━━━ Text segment ━━━
Washington's $7 Million Man
Chatterbox was shocked upon reading Lloyd Grove's recent Washington
Post profile of James Johnson. Johnson is the former Mondale aide who runs
Fannie Mae, the "government sponsored enterprise" that buys mortgages, packages
them into large blocks and resells them as "mortgage-backed securities." What
was so shocking? Chatterbox already knew Fannie Mae was one of the last great
Washington rackets--a place where ordinary, competent, well-connected politicos
and lawyers get to earn astronomical, Gordon Gekko-like sums (Johnson made an
estimated $7.2 million in 1996) while working to preserve the government favors
that help this ostensibly private, for-profit enterprise earn $3 billion or so
a year. If somebody had to win the Fannie Mae jackpot, it might as well be
Johnson, who--Chatterbox's friends attest--is a decent man.
No, what startled were Johnson's other jobs: in addition to running
Fannie Mae, he is also chairman of the Kennedy Center, Washington's Big Culture
box, and the Brookings Institution, Washington's leading
liberal/centrist think tank. Suddenly, this bland, bespectacled
Norwegian-American has emerged, in the words of ex-colleague Harold Ickes, as
"the chairman of the universe." OK, that may be overstatement (Ickes is also
the man who calls Kenneth Starr's judicially-supervised subpoenas "Gestapo
police state tactics"). But Johnson is Washington's equivalent of
Michael Eisner, a self-promoting power-nerd who protects his insidiously
synergistic empire by buying off potential critics with well-publicized good
works.
Grove's profile wasn't that nasty (after its publication, Johnson sent an
appreciative don't-worry-I'm-not-mad note to Post matriarch Katharine
Graham). But the piece contained the essential anti-Johnson charge--that "he
wields his considerable clout mainly to protect and defend Fannie Mae's
congressionally mandated business advantages." What advantages? First, Fannie
Mae pays no state or local taxes, depriving the needy District of Columbia of
perhaps hundreds of millions of dollars. Second, various federal laws imply
that Fannie Mae's securities are backed by the U.S. government. This lets
Fannie Mae raise money at interest rates lower than its private competitors
must pay. The Congressional Budget Office estimates the value of these special
breaks at $4 billion a year, of which about a third goes to Fannie Mae
shareholders and executives. (See Matthew Cooper's
Slate
analysis, which Johnson appreciatively called "unbelievable
trash.")
If Johnson can keep Congress from ending this $4 billion perk, he's more
than earned his fantastic paycheck. Mainly, he uses traditional methods--
making campaign contributions, opening Fannie Mae offices in key districts.
There's also the Fannie Mae Foundation, which curries favor by handing out
checks to neighborhood groups. (Chatterbox himself once managed to cadge a
speaking fee arranged by this wonderful organization.) Johnson's Kennedy Center
chairmanship is another weapon in his PR arsenal. It's pathetically easy to
play on Washington's cultural pretensions--"We're a sophisticated city like New
York, aren't we? Aren't we?"--something lawyer-lobbyist Abe Fortas discovered
when he managed to distract attention from his corruption by playing classical
violin in public. By cosponsoring free Kennedy Center concerts with the
Washington Post, Fannie Mae purchases the goodwill of an insecure city
and simultaneously cozies up to a journalistic institution that could do it a
lot of damage. (Can you imagine the Post sponsoring a concert series
with a less respectable subsidy-hound like Archer Daniels Midland's Dwayne
Andreas? Chatterbox can't.)
━━━
Problem a :: In the entries, retype the lines from the line with "#### Stripe Checkout" to the line with "an org.das2.util.DnDSupport".
The text and the entries that follow it have nothing to do with each other.
━━━ Provided entries ━━━
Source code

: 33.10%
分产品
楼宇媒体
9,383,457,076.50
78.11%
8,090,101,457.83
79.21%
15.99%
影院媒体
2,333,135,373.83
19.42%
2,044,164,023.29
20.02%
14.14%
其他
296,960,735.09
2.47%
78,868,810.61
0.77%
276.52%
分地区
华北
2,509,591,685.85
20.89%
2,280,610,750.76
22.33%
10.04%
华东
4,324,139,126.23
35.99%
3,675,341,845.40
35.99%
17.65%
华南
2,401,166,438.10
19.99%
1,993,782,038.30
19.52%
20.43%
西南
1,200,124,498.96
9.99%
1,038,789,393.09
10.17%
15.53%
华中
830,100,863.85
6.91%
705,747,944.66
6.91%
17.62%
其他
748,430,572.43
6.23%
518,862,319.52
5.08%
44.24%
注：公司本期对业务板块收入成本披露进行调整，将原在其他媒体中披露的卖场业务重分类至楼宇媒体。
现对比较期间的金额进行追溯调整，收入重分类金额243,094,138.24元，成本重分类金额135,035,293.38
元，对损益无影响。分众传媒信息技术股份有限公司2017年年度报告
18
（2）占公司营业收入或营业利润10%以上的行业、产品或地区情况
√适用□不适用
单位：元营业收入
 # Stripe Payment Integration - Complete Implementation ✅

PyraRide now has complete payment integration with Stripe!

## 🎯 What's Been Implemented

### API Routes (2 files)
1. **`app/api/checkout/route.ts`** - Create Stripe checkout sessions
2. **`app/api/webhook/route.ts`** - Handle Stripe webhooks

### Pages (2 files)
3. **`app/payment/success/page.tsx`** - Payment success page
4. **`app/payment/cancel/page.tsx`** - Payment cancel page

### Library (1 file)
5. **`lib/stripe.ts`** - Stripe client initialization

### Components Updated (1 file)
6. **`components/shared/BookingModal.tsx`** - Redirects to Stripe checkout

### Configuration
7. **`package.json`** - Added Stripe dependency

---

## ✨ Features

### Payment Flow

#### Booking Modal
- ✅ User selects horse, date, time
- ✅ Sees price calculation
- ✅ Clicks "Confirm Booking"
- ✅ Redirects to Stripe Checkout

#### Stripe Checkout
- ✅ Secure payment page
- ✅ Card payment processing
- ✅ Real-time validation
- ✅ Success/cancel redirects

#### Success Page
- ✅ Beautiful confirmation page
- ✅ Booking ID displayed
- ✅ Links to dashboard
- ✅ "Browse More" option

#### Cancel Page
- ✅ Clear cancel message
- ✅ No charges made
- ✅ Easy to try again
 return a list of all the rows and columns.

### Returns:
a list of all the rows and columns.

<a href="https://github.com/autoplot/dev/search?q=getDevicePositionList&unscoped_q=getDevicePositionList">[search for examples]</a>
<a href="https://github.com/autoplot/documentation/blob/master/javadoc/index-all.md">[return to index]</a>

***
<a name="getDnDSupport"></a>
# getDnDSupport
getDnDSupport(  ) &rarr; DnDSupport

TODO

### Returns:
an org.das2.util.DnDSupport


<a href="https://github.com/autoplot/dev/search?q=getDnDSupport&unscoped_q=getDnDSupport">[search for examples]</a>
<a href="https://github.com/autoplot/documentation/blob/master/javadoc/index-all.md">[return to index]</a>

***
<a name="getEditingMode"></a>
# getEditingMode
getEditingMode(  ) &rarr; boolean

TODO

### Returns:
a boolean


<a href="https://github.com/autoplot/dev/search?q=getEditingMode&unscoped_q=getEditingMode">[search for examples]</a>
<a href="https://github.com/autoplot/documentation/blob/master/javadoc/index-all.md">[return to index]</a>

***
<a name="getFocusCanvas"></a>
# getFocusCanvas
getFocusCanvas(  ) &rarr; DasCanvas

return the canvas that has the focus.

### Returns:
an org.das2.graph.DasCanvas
━━━
Problem b ::
Answer these about the Fannie Mae column:
(i) How much did Johnson make in 1996, by estimate?
(ii) Besides Fannie Mae, which two organizations does Johnson chair?
(iii) At what yearly amount does the Congressional Budget Office value Fannie Mae's special breaks?

Your response a ::
#### Stripe Checkout
- ✅ Secure payment page
- ✅ Card payment processing
- ✅ Real-time validation
- ✅ Success/cancel redirects

#### Success Page
- ✅ Beautiful confirmation page
- ✅ Booking ID displayed
- ✅ Links to dashboard
- ✅ "Browse More" option

#### Cancel Page
- ✅ Clear cancel message
- ✅ No charges made
- ✅ Easy to try again
 return a list of all the rows and columns.

### Returns:
a list of all the rows and columns.

<a href="https://github.com/autoplot/dev/search?q=getDevicePositionList&unscoped_q=getDevicePositionList">[search for examples]</a>
<a href="https://github.com/autoplot/documentation/blob/master/javadoc/index-all.md">[return to index]</a>

***
<a name="getDnDSupport"></a>
# getDnDSupport
getDnDSupport(  ) &rarr; DnDSupport

TODO

### Returns:
an org.das2.util.DnDSupport

Your response b ::
(i) An estimated $7.2 million.
(ii) The Kennedy Center and the Brookings Institution.
(iii) $4 billion a year.